4.0不確かな情報で恐慌に陥る社会の描写に福島の風評被害を連想しました。

2011年11月30日
PCから投稿
鑑賞方法:映画館

 本作はハリウッド製のパンデミックへの啓発映画の色彩が強いと思います。けれどもスタッフ、キャストの充実した技量が出来栄えを水準以上に押し上げていたと感じました。 何しろ監督が「エリン・ブロコビッチ」や「トラフィック」など社会派の秀作を手がけてきたスティーブン・ソダーバーグ、出演もアカデミー賞主演女優賞のケイト・ウィンスレット、グウィネス・パルトロウを筆頭にマット・デイモン、ジュード・ロウらの豪華な布陣ですからね。
 ソダーバーグの手法は、ドキュメンタリーのように発生する事象を一歩退いた立ち位置から客観的に伝えようとします。ドラマ性は希薄になる分、描かれていく映像は、まるでそのただ中にいるかのように臨場感たっぷりに描かれます。
 本作には欠かせない医療現場のシーンではセットや用語使いなどにソダーバーグ監督の細かいこだわりを感じました。
 新型感染症SARSや鳥インフルエンザの記憶も新しい中、さらに強力な新ウイルス禍が起こったらという恐怖感をリアルに感じさせてくれます。そんなシミュレーションを映画で体験しておくほうが、パニックを未然に防ぐ一助となるのではないでしょうか。

 物語は、香港から帰国した米国ミネソタの女性が自宅で風邪に似た症状が悪化し急死するところから始まります。彼女と旅先で接触のあった人々もロンドン、東京などで帰国後、次々急死します。アトランタにある疾病予防センターが調査に着手し、医師(ウィンスレット)をミネソタへ派遣します。感染拡大の中、原因はコウモリと豚のウイルスが混ざった新種ウイルスと解明されるのです。
 ワクチン開発が次々と失敗する困難ななかで、やや後半は展開を急いだせいか、唐突にワクチンの開発に成功したような感じがしました。

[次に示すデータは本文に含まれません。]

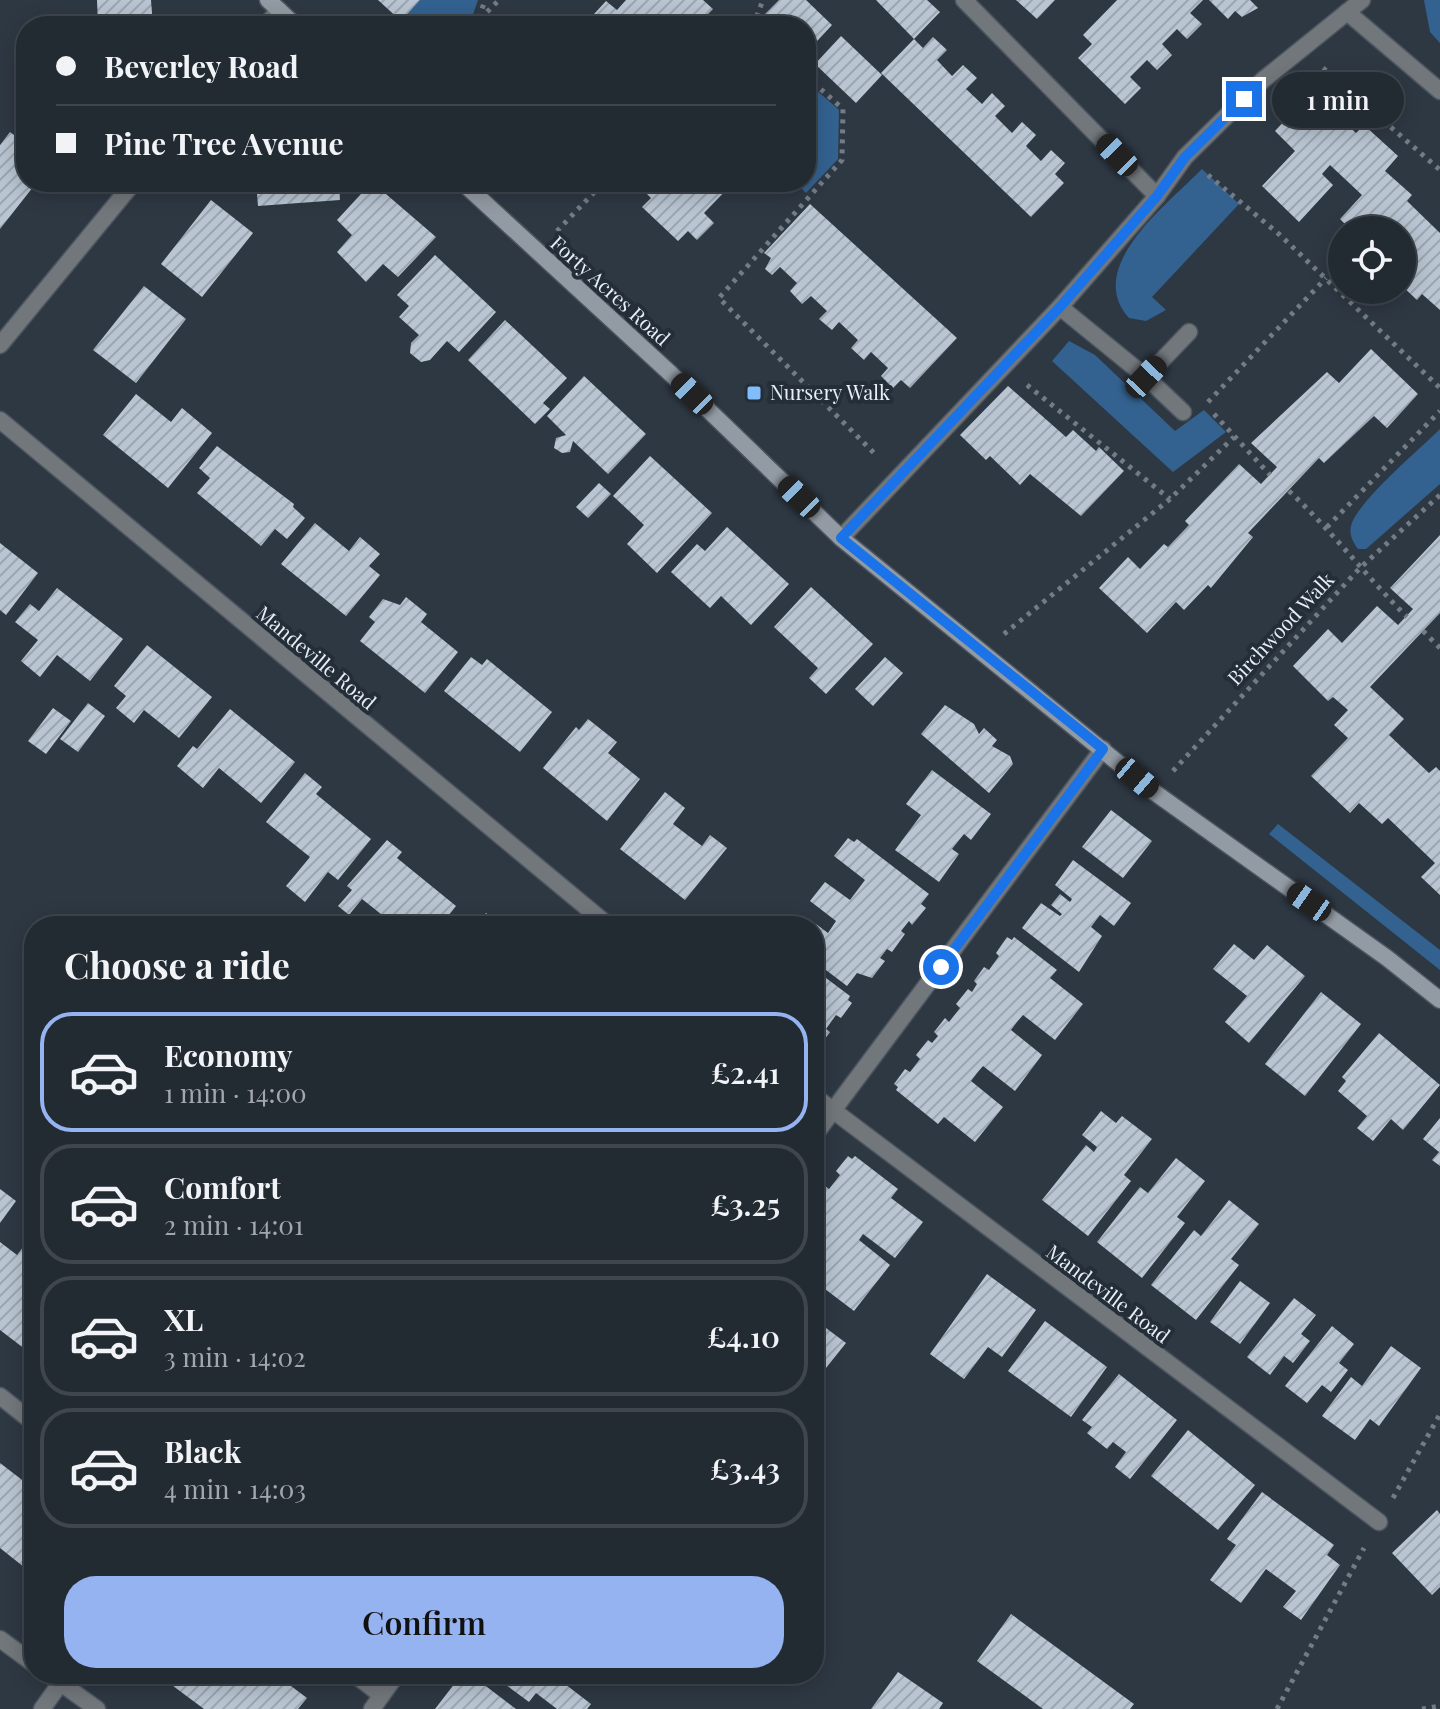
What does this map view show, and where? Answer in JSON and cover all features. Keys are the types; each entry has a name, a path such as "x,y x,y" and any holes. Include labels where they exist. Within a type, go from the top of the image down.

 ところで本作が凡庸なパニック映画と一線を画すのは、ウイルス以上に恐ろしい、不確かな情報で恐慌に陥る社会の描写です。
 グロテスクな感染の描写は少なく、パンデミックにおびえる人々の心理を描くのに時間を割かれているのが特徴です。
 その軸となるのがフリーランスのジャーナリスト・アランの存在。彼がブログ上で発信した不確かな情報により、人々はパニック状態に陥ってしまう設定が織り込まれていきます。しかもアランは、単なる「火付け人」ではありませんでした。とある薬草がウイルスが効果的という風評を勝手に流して、投資会社と組んで一攫千金を狙うというしたたかさだったのです。そのためにアメリカ疾病予防センター(CDC)と世界保健機構(WHO)が開発したワクチンに対して不信感を煽り、ワクチン接種を拒むことさえアランは呼びかけてしまうのです。いま日本でも原発事故による風評被害が深刻ですが、アランのようなネット上でカリスマ予言者と化してゆくジャーナリストや俳優の存在が、被災地の復興を映画のように妨害していると思います。なんか共通点を見る思いでした。
 結局アランはインサイダー取引が露見して逮捕されるのですが、彼を信奉しているネットのシンパの募金活動であっという間に保釈されてしまいます。
 娑婆に戻って、取材対象の一般市民に政府を信用するなと呼びかけるアランの存在が不気味でした。そんな汚れ役をロウが好演しています。

 ネット社会ならではの新たな風評パニックに踏み込んだ点で、本作は新たな問題提起を銀幕で起こした点を評価してと思います。
 新ウイルスの発生原因として社会、経済のグローバル化を暗示するラストシーン。冒頭は感染2日目から謎解きが始まり、ラストで感染初日の原因がどこからはじまったのかネタバレに繋がる構成は、より強く衝撃を感じました。僅かな偶然の連鎖から大感染が始まるという点で、公衆衛生の必要性が、見る者の心にしっかりと刻まれることでしょう。

 但し社会派クールな描写というルックの割には、ウィルスが開発される過程や、疾病予防センタのエリス・チーヴァー博士が自分用のウィルスをオフィスの清掃スタッフの子供に分けてあげるシーンなど、結構グッとくるヒューマンなシークエンスも織り込まれていてよかったです。